Hacía una vida
recoleta y vivía en Recoleta. Sacaba por las mañanas a sus dos perritos “hueso
de pollo”.
Llevaba una
aspiradora del tamaño de un celular con batidora, apretaba una tecla y las
pequeñas deposiciones evanescían en la atmósfera de la plaza. Contribuía con el
medio ambiente alimentando el aire con mierda, parecía cuidadosa.
El césped y las
baldosas quedaban impecables.
La vieja tenía
un piso inmenso para ella sola.

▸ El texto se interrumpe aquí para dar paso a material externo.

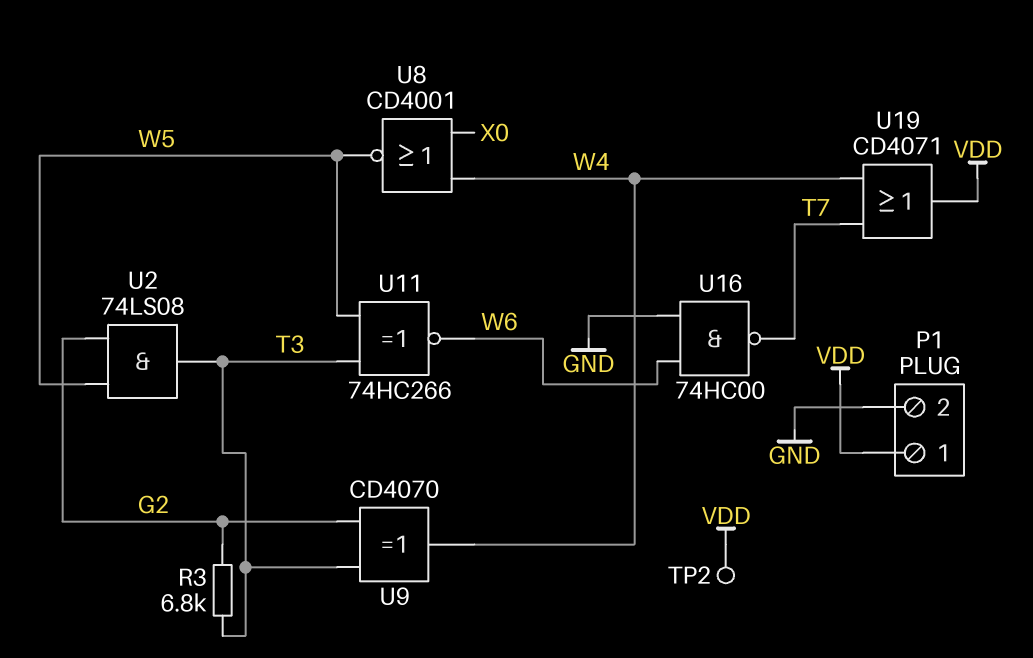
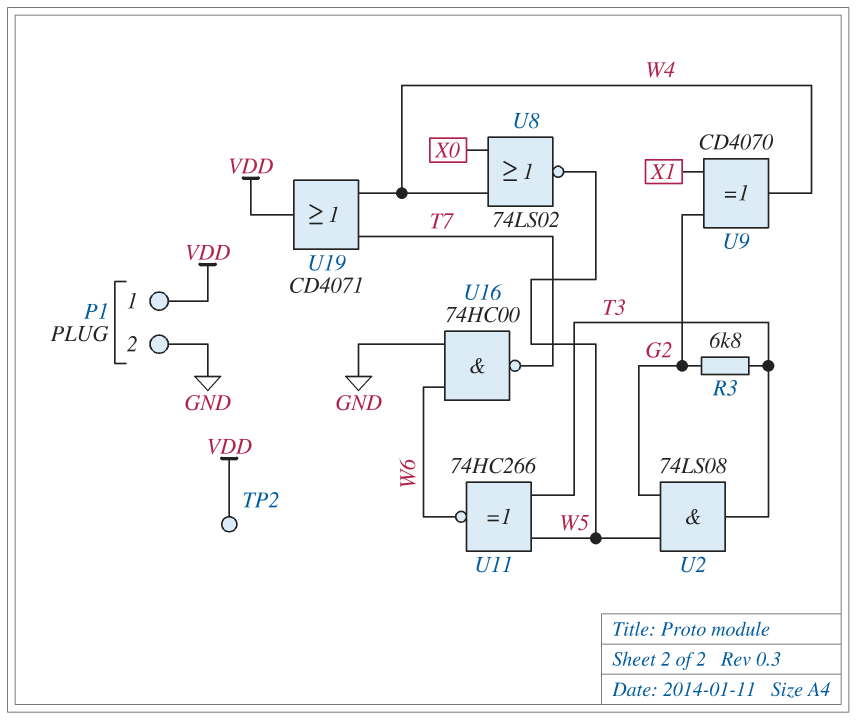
U8: NOR CD4001 (in W4, in X0, out W5) -> NOR 74LS02 (in W4, in X0, out W5)
U9: XOR CD4070 (in G2, in T3, out W4) -> XOR CD4070 (in G2, in X1, out W4)

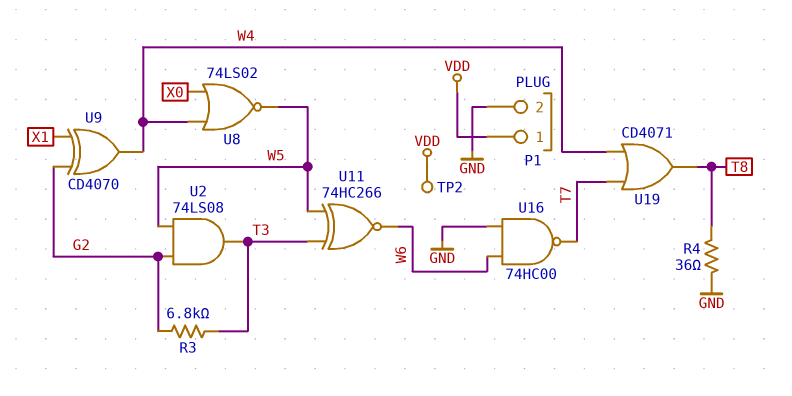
R4: none -> 36 (GND, T8)
U19: OR CD4071 (in T7, in W4, out VDD) -> OR CD4071 (in T7, in W4, out T8)

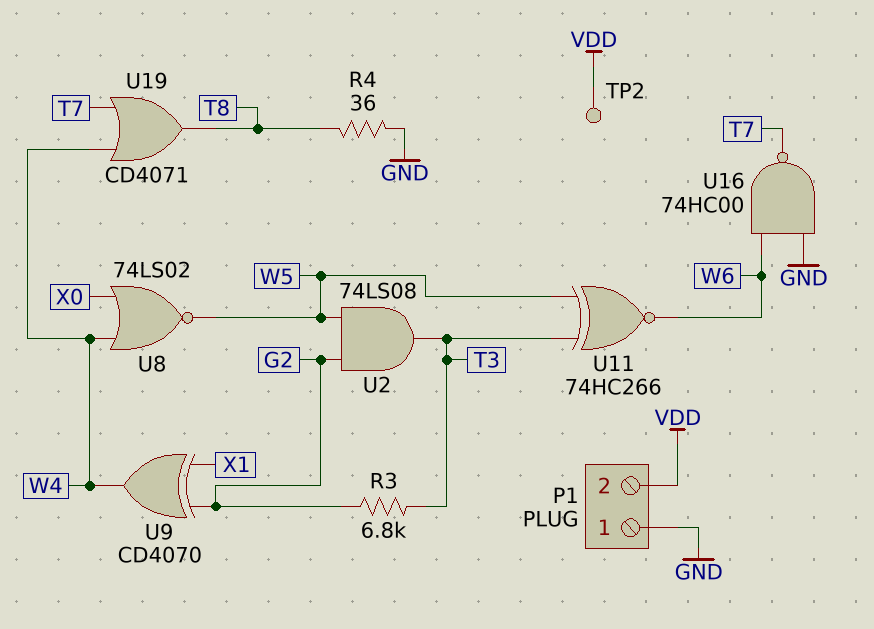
P1 pin 1: VDD -> GND
P1 pin 2: GND -> VDD

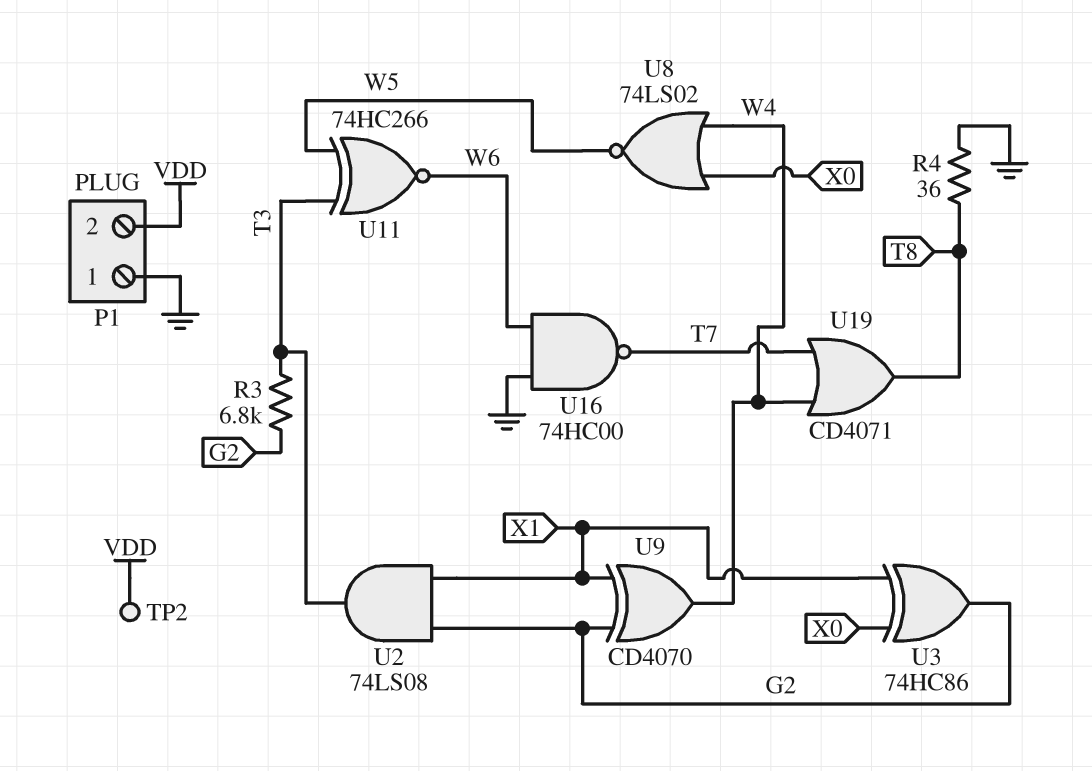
U2: AND 74LS08 (in G2, in W5, out T3) -> AND 74LS08 (in G2, in X1, out T3)
U3: none -> XOR 74HC86 (in X0, in X1, out G2)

Desde mi lugar, un cuarto despojado, donde
tenía un colchón en el piso, un televisor que no funcionaba, unos prismáticos
antiguos, podía observar el piso de la vieja, tenía muebles franceses, oropeles
inútiles, tan inútiles como ella. Algo en común conmigo.
Crucé a su
edificio y no quité mi dedo del timbre, hasta que abrió la puerta. Le gustó mi
insistencia, nadie llamaba a su casa. No me presenté, ella tampoco. Sirvió el
“Five o’clock tea” con dados de pan viejo. Las palabras entre solitarios se
deslizan solas. Me dirigí al lunar con pelo y le propuse intercambiar
viviendas. Bien aburrida debía estar la vieja, aceptó de inmediato.
Dejó los
perritos. En mi edificio estaban prohibidos. Era un placer vivir en ese piso,
cuando espiaba a la vieja no pude entender cómo parecía tan feliz con mi
covacha. Yo dormía en cama doble, colchón relleno de duvet, una pena que el
ebanista no hubiera firmado sus trabajos. Eran Miguel Angel, segunda parte. Los
sanitarios estampados daban gusto hasta a los perritos, tan educados que
tiraban la cadena y se limpiaban con papel higiénico. Me enteré de la muerte de
la vieja, por el portero chusma, como son todos los porteros. La santa me dejó
como único heredero del piso y dineros ahorrados en cajas de seguridad
bancaria. Fui hasta la Villa 31 e invité a tíos, primos, sobrinos y a mi madre,
que había imaginado mi muerte sin aviso. Gente marginal ocupó los cuartos, con
bonhomía y respeto al mobiliario y sus oropeles.